TP: Love Finds You on Christmas Morning releases September 1. It's a two-book set, the first of which (Deck the Halls, a historical romance) is written by Debby Mayne, and the second of which ('Tis the Season, a contemporary romance) are related to each other. Both stories are set in Cary, North Carolina. Debby's story is about a wealthy young man who falls for and pursues a less-privileged young woman who fears they're unmatched in too many ways. My story involves their great-granddaughter, who returns to Cary with the hope of buying back their home, only to find it bought out from under her by the very man who steals her heart.
WG: Please tell us about your current project.
WG: What inspired you to write this particular story?
TP: It was fun starting the brainstorming with Debby and then coming back to compare notes after we had both started writing. I loved how many facets of our separate stories just naturally fell into place. Our inspiration was simply to write two fun romances with the connection of family and place. But we found a few other ways our characters matched up well with each other.
WG: What sort of research, if any, did you have to do? Did you stumble across any unexpected interesting/fun tidbits along the way?
TP: Debby actually visited Cary and took photos and talked with a few of the residents and businesspeople there, which was especially helpful to me, since my story was the contemporary one. A few of the places she discovered served as scene inspirations for me.

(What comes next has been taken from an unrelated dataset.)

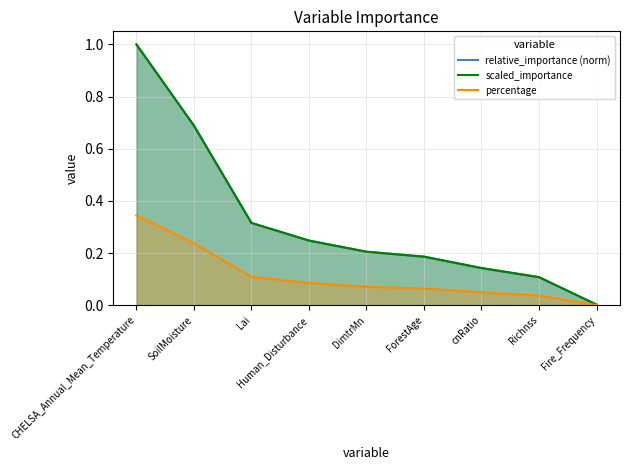

What is the difference between the highest and lowest values at ForestAge?

0.1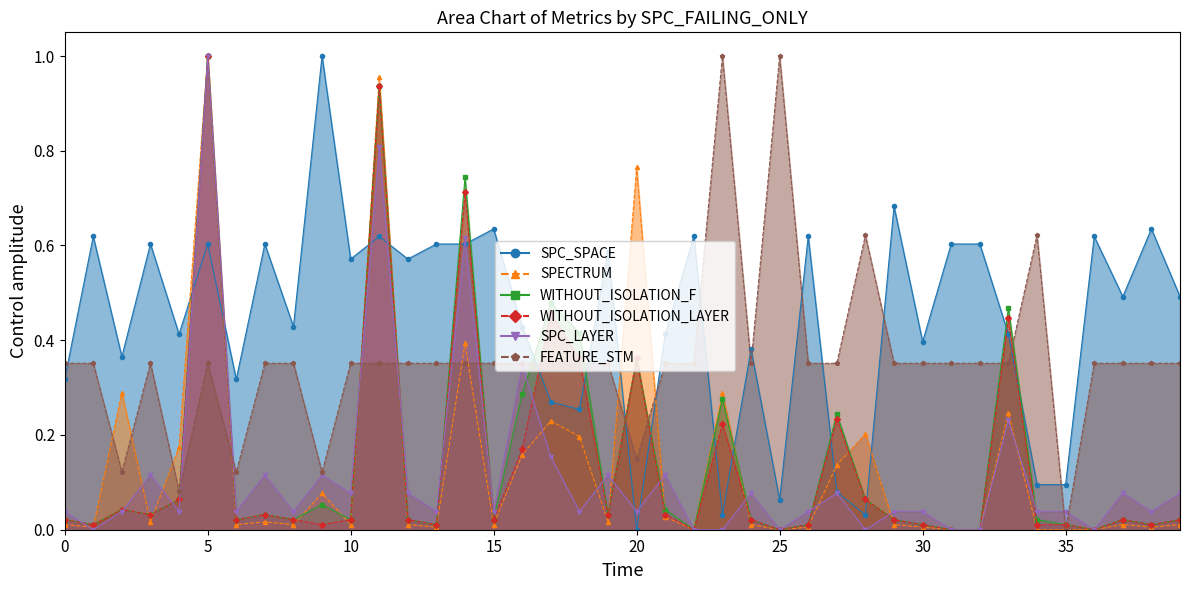

The value of SPC_LAYER at 20 is 0.1. True or false?

False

WG: Tell us about your upcoming plans.
TP: I've already turned in the manuscript for my next project. This time it's a novella (Labor of Love), to be put together with three other novellas for a collection called The Midwife's Legacy. It was interesting, after never writing collaboratively, to have two such projects in a row. I didn't expect to enjoy the effort this much! I keep hearing different release dates for this collection, the original of which was March 2012. Again, we're looking at three historical romances with the final one (mine) a contemporary. And they're all related by family and the midwifery profession. I think it's a lovely collection.
WG: And before we close, tell us how your readers can get in touch with you.
TP: On my site (http://www.trishperry.com) I have a Contact Trish page, which provides an email box. That's the best way, and I love hearing from readers!
WG: Thanks so much for spending time with me and my readers this month. It was fun 'chatting' with you, as always!